Text shown:

+ + + +

MitrAI score: machine learning models to predict mortality at 12, 24, 36 and 48 months in patients with primary and secondary MR treated by TEER
Reported from ESC Congress 2024
Jonathan Curio provides his take on the MitrAI score study which was presented by Luigi Biasco at ESC Congress 2024 in London.
Graphic summary of key aspects of the MitraAI score study. Courtesy of Jonathan Curio. Source: PCRonline.com
Why this study? – The rationale/objective
Transcatheter mitral valve edge-to-edge repair (M-TEER) has been established as a safe and effective treatment modality in patients suffering from primary or secondary mitral regurgitation (MR) and at an increased risk of surgical mortality (1).
Several prediction tools have been developed, based on landmark trials such as COAPT or based on large real-world registries such as EuroSMR, to predict outcomes and stratify patients according to their likely clinical benefit following M-TEER (2,3). However, these tools included mostly patients with secondary MR and did predict outcomes only up to a maximum of 2 years.
Thus, the aim of the present study, using a machine learning approach, was to derive and validate a compact score predicting all-cause mortality after M-TEER in patients with either primary or secondary MR, also beyond the timeframe of only 12 months.
How was it executed? – The methodology
The study was based on the prospective multicenter MitraSwiss registry. Key features of this registry are as follows:
- Investigator-initiated registry at 10 Swiss centers enrolling consecutive patients with moderate or severe primary or secondary MR
- Patients were treated using the MitraClip (Abbott) M-TEER device
- Between 2011 and 2019, 1268 patients were enrolled, mean age was 76 years, median STS score 3.7%, and median EuroScore II 4.1%; 40% of the patients were female.
A machine learning (ML) model was used to predict all-cause mortality at 12, 24, 36, and 48 months after M-TEER. Compact models were created based on expert-chosen widely available clinical variables, repeated cross-validation was performed, and two classification algorithms, Random Forest and Logistic Regression, were used. SHapley Additive ExPlanations (SHAP), a game-theory-based method allowing to rank different features by importance and how they drive a model’s prediction was used to interpret the models. Receiver operating characteristic (ROC) curves were used for internal validation of the models. The previous logistic regression based MitraScore was used as a comparative benchmark.

+ + + +

Data:
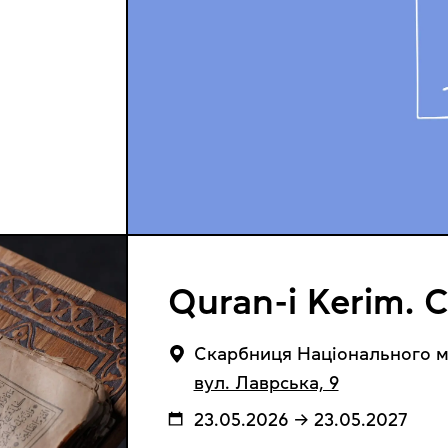
Quran-i Kerim.
Cкарбниця Національного му
вул. Лаврська, 9
23.05.2026 → 23.05.2027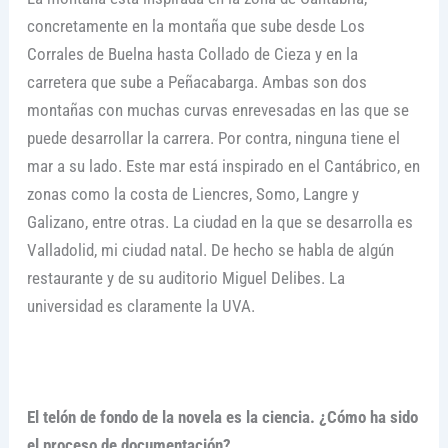
concretamente en la montaña que sube desde Los
Corrales de Buelna hasta Collado de Cieza y en la
carretera que sube a Peñacabarga. Ambas son dos
montañas con muchas curvas enrevesadas en las que se
puede desarrollar la carrera. Por contra, ninguna tiene el
mar a su lado. Este mar está inspirado en el Cantábrico, en
zonas como la costa de Liencres, Somo, Langre y
Galizano, entre otras. La ciudad en la que se desarrolla es
Valladolid, mi ciudad natal. De hecho se habla de algún
restaurante y de su auditorio Miguel Delibes. La
universidad es claramente la UVA.
El telón de fondo de la novela es la ciencia. ¿Cómo ha sido
el proceso de documentación?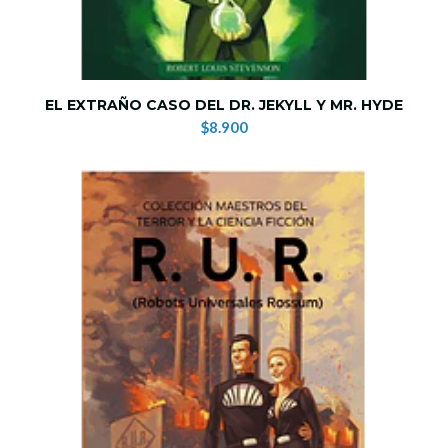
EL EXTRAÑO CASO DEL DR. JEKYLL Y MR. HYDE
$8.900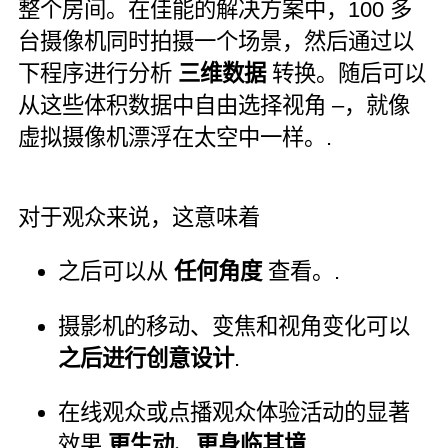
整个房间。在佳能的解决方案中，100 多
台摄像机同时拍摄一个场景，然后通过以
下程序进行分析
三维数据
转换。随后可以
从这些体积数据中自由选择视角 –，就像
虚拟摄像机漂浮在太空中一样。.
对于观众来说，这意味着
之后可以从
任何角度
查看。.
摄影机的移动、变焦和视角变化可以
之后进行创意设计
.
在线观众或点播观众体验活动的显著
效果
更生动、更身临其境
.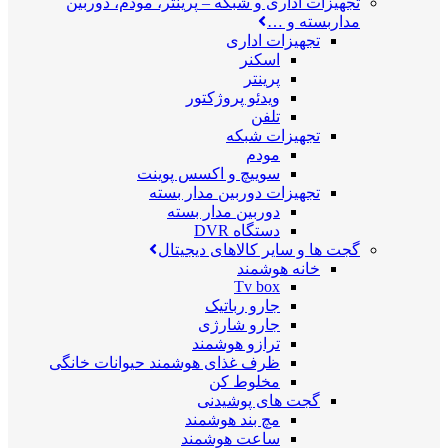
تجهیزات اداری و شبکه
–
پرینتر، مودم، دوربین
مداربسته و …
تجهیزات اداری
اسکنر
پرینتر
ویدئو پروژکتور
تلفن
تجهیزات شبکه
مودم
سوییچ و اکسس پوینت
تجهیزات دوربین مدار بسته
دوربین مدار بسته
دستگاه DVR
گجت ها و سایر کالاهای دیجیتال
خانه هوشمند
Tv box
جارو رباتیک
جارو شارژی
ترازو هوشمند
ظرف غذای هوشمند حیوانات خانگی
مخلوط کن
گجت های پوشیدنی
مچ بند هوشمند
ساعت هوشمند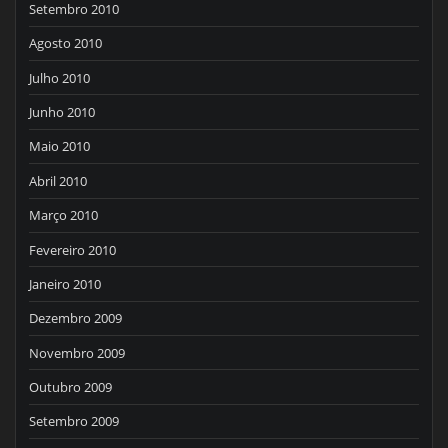
Setembro 2010
Agosto 2010
Julho 2010
Junho 2010
Maio 2010
Abril 2010
Março 2010
Fevereiro 2010
Janeiro 2010
Dezembro 2009
Novembro 2009
Outubro 2009
Setembro 2009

+ + + +

Work instructions:
Pick up the write-up on the MitrAI score study after its last sentence and continue it.

Output below:
What is the main result?
Out of the 1268 patients in the MitraSwiss registry, 1142 had available data to be included in the study.
- Etiology of MR was well balanced between primary (52.8%) and secondary MR (45.4%); mixed etiology in 1.8%
- Median follow-up time was 36.6 months, follow-up was complete in 97.2%
- All-cause mortality at 12, 24, 36, and 48 months was 12.3%, 20.0%, 28.1%, 35.4%, respectively
First, four ML models to predict all-cause mortality at the different follow-up time points were derived from the entire set of 50 different variables available in the MitraSwiss registry. Internal validation showed good discriminative capacity with an area under the ROC curve of 0.74, 0.72, 0.75 and 0.71 at 12, 24, 36, and 48 months in the overall population, showing better discriminative performance than the MitraScore benchmark. Baseline hemoglobin, glomerular filtration rate, and creatinine showed the highest relevance according to the SHAP analysis, with age becoming continuously more relevant with the duration of follow-up. The distinction between primary or secondary MR was not correlated with prognostic relevance.
Second, to create widely adoptable ML models with high ease-of-use nine key expert selected features were included in a further analysis. These included:
- Laboratory parameters: hemoglobin, creatinine
- Comorbidities: diabetes, atrial fibrillation
- Clinical characteristics: age, BMI, NYHA class, number of HF hospitalisations prior to M-TEER
- Echocardiographic parameters: LVEF
These models showed good discriminative power (AUROC 0.73 at 12 months, 0.73 at 24 months, 0.75 at 36 months and 0.71 at 48 months), especially, these models performed equally to those derived from the whole set of available variables.
Critical reading and the relevance for clinical practice
The MitrAI score provides a compact easy-to-use ML-based tool to predict all-cause mortality after M-TEER in patients with either primary or secondary MR with a good discriminative power, especially at longer follow-up of 36-48 months.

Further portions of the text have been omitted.